Маленький, тонкогубый, страдающий язвой, он обладал сильным, полным металла баритоном, легко, без напряжения покрывавшим любой шум. А за столом в охотничьей избе было порядком шумно. Мы только что основательно пообедали консервами и ухой и, подобно всем охотникам на привале, не отличались молчаливой сдержанностью. На меня богатый голос Горина действовал гипнотически, я не понимал, как можно ему возражать.
— Я слышал, — сказал толстенький подполковник в отставке, — что во мхах тетеревей до черта, и собака не нужна.
— А вы можете по мхам ходить? — загремел Горин.
— Я сердечник…
— Вы сердечник, я, — Горин ткнул себя пальцем в грудь. — язвенник, он, — кивок в мою сторону, — после инфаркта, у Валерика радикулит.
— Ладно болтать! — огрызнулся усатый Валерий Муханов. — А разве вы в Щебетовке не держите спаниеля?
— Спаниель стойки не делает, — поглаживая рукой солнечное сплетение и морщась, говорил Горин. — Нешто это охота?.. Нужен настоящий легаш. — Он вдруг надул щеки, шумно выдохнул воздух. — Матвеич, у вас соды не найдется? — крикнул хозяину избы.
— Должна быть, — отозвался Матвеич, крепкий, гнутый в спине старик, небритый, нечесаный, в розовой застиранной рубашонке вроспуск поверх засаленных ватных штанов.
— Хоть и без стойки, а работал этот спаниельчик — будь здоров! — сказал подполковник. — Я его еще по Можайскому охотхозяйству знаю. За милую душу подымал чернышей.
— А почему мы не можем с ним охотиться? — робко спросил я.
Горин жадно пил соду из кружки, держа ее двумя руками, он не мог ответить, лишь сделал предупреждающие глаза.
— Доконали собачонку, — ответил подполковник. Он, не разлучаясь с нами, как-то удивительно сумел оказаться в курсе всех здешних дел. — Лапы сбила.
— Охромела! — отняв кружку от губ, но в ее гулкость уронил Горин. — Короче, пока Толмачев с Валетом не явятся, нам в Щебетовке делать нечего.
— А когда он явится? — спросил Муханов.
— Странный ты, ей-богу, Валерик! — загрохотал, ничуть не напрягая связок, Горин. — Ведь при тебе разговор был.
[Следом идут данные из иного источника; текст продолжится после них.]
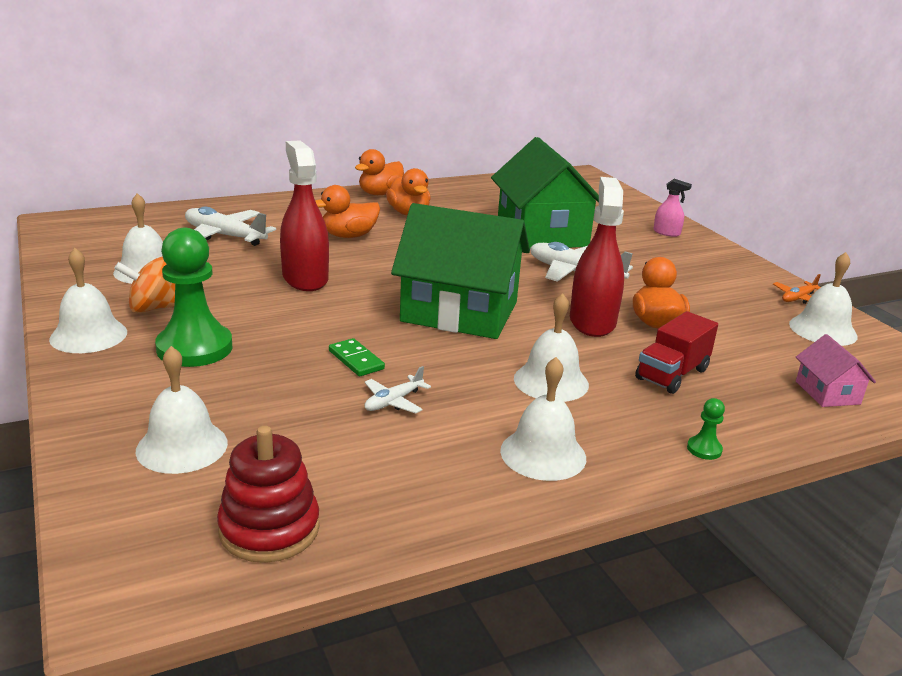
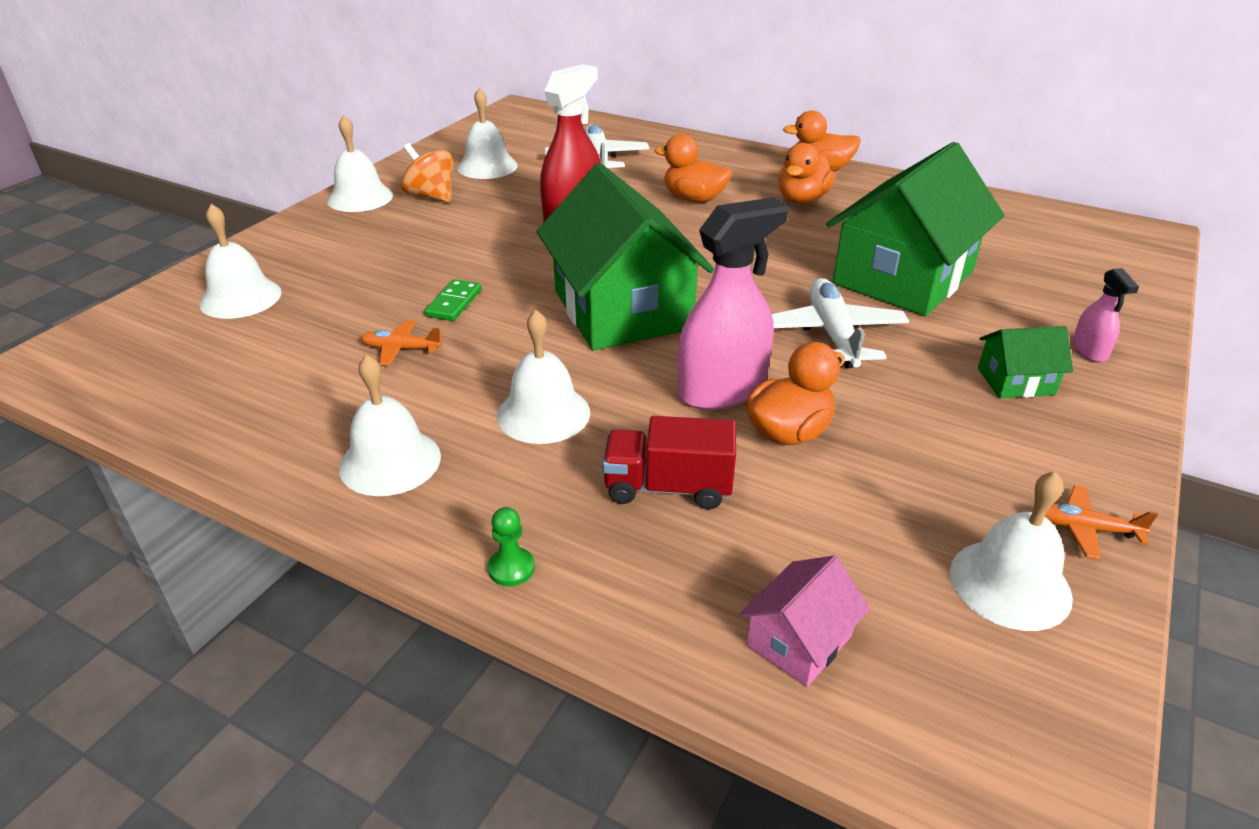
camera: 55 degrees right, 10 degrees up
green pawn [155,228,232,367] -> none
red stacking toy [217,426,320,563] -> none
white plane [365,366,431,414] -> orange plane [361,320,443,366]
red spray bottle [570,177,624,337] -> pink spray bottle [678,197,789,410]
none -> green house [978,326,1073,398]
Как обкомовские охотятся, он тут же выедет. На протоке его ждет егерь Пешкин с мотором. Ну чего тебе еще нужно?
— Толмачев устанет и завалится спать… — начал Муханов.
— Ни в жизнь! — Горин хлопнул кулаком по столу. — Раз ему охотовед приказал…
— Не в том дело, — вмешался подполковник. — Про Толмачева говорят — железо! Может не спать по трое суток. Солдат, пехота — царица войны!..
Уже не впервые расточались похвалы Толмачеву, как и не впервые завязывался этот беспредметный разговор. Мы третий день томились в богом забытой деревушке Конюшково, ожидая Толмачева и Валета, и настроение у нас было неважное. Обычно споры кончались тем, что Матвеич натягивал ветхий кожушок и, высмеивая из глаз мелкие стариковские слезы, отправлялся за пивом.